**Page excerpt:**
Official Statement from the American Society of Animal Science Board of Directors
Authored by: R.L. Preston, Ph.D., American Society of Animal Science Member
November 21, 2013
Yes, we can be thankful that antibiotics are still effective in humans and animals since they were discovered over 80 years ago. The availability of antibiotics to treat infectious diseases is a medical miracle that has radically improved the health and well-being of both humans and animals, including pets. Antibiotics are as important to animal health, well-being and productivity as they are in human health and well-being. Bacteria have been exposed to antibiotics long before they were discovered in 1929. They develop resistance to antibiotics as a defense mechanism. This resistance has been shown in bacteria isolated from eons ago. Antibiotic resistant strains of bacteria can be found in most anything in the environment. All uses of antibiotics in humans and food animals create selective pressure that favors antibiotic resistance among bacteria.
Some say we are closer than most of us realize to the time when bacterial infections can no longer be treated with antibiotics because of antibiotic resistance (“superbugs”). Remember, however, that antibiotics have been used to treat infectious diseases for almost 70 years. “Catastrophic” and “crisis” are words often applied to this and other issues and that evokes emotional, sensational, and oftentimes inflammatory reactions that distract the focus from the scientific goal of factual assessment and hypothesis testing by those responsible for public health. The perception of increasing antibiotic resistance in humans from antibiotic use in food-animals appears to be more related to the large number of opinions and statements dealing with the subject rather than documented statistical evidence that resistance is increasing due to antibiotic use in food animals. Concern about antibiotic resistance is not equivalent to actual risk.

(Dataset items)

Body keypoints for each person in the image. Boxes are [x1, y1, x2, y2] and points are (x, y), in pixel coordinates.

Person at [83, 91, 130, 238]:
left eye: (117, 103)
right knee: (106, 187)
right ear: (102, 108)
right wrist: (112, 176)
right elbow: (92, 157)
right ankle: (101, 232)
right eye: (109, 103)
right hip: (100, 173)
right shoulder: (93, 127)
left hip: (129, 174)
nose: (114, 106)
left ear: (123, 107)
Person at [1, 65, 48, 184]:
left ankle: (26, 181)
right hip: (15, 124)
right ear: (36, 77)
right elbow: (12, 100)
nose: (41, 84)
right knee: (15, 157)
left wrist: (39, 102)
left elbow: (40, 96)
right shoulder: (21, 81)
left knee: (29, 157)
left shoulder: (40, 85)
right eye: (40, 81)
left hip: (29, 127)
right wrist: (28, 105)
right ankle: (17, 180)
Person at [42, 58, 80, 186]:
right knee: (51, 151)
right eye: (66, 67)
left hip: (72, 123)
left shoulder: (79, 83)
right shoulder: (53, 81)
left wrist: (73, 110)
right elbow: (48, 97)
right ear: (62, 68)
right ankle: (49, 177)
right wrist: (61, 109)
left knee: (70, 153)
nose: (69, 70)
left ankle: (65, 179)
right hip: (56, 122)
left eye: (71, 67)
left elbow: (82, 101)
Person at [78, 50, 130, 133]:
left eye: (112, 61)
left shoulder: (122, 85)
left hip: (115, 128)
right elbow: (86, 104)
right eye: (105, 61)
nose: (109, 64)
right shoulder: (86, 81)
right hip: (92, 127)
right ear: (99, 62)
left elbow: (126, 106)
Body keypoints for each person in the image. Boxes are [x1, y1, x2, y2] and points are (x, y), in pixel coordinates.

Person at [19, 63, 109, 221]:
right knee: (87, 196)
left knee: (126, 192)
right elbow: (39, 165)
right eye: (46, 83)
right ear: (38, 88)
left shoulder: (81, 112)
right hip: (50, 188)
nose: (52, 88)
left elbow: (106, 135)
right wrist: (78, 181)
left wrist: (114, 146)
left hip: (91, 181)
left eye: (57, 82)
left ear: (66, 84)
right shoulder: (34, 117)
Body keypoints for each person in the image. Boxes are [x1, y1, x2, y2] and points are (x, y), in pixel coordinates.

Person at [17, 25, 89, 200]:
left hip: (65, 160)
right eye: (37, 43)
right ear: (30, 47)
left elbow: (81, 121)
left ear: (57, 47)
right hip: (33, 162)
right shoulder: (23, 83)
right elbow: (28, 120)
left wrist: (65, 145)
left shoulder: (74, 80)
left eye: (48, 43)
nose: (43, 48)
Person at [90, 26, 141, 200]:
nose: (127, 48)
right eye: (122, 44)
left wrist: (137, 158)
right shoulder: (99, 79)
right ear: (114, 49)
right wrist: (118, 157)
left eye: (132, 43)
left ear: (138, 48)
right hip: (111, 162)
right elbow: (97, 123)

**Tasks to carry out:**
**A)** Decide whether each statement below agrees with the antibiotic resistance statement above, answering yes or no and quoting the words of that text that settle it. (i) Antibiotics were discovered in 1929. (ii) Antibiotic use in humans creates no selective pressure favoring resistance. (iii) Concern about antibiotic resistance amounts to actual risk.
**B)** According to the antibiotic resistance statement above, who authored it?
**C)** Write the next part of the antibiotic resistance statement above, picking up after its final sentence.

**Results by task:**
**A)**
(i) Yes: "Bacteria have been exposed to antibiotics long before they were discovered in 1929."
(ii) No: "All uses of antibiotics in humans and food animals create selective pressure that favors antibiotic resistance among bacteria."
(iii) No: "Concern about antibiotic resistance is not equivalent to actual risk."

**B)** R.L. Preston, Ph.D., a member of the American Society of Animal Science, authored it.

**C)**
Denmark banned the use of antibiotics in food-animals in 1997, except by veterinary prescription. In the five years following the ban, the total use of antibiotics in food producing animals decreased by only 30%, because there was a 41% increase in prescription use. By 2012, veterinary prescription use in pigs increased about 115% and total antibiotic use in pigs was 80% of what is was before the ban. During the five-year period, there was increased mortality in baby pigs and antibiotic resistance in isolates from ill humans increased from 18% to 46%. This is a real-time result following a ban of health (growth) promoting antibiotics in food-producing animals.
Modern food-animal production facilities have improved the environment in which animals are raised and are much cleaner and healther than in former times. The debate over whether antibiotic use should be restricted in animals centers on the demonstrated risk antibiotics pose to human health relative to their benefits in animals. Antibiotics improve the health and well-being of animals that enhances their growth efficiency because antibiotics reduce nutrients required to combat subclinical diseases and bolster immune defense mechanisms. The net health benefit of antibiotic use in food-producing animals was, and still is, measurable. The economics of antibiotic use in food-animal production also facilitate an affordable and plentiful supply of meat, milk and eggs, providing the quality, nutrition and safety that consumer’s desire. Because antibiotics are costly, this helps to prevent their overuse in food-animals.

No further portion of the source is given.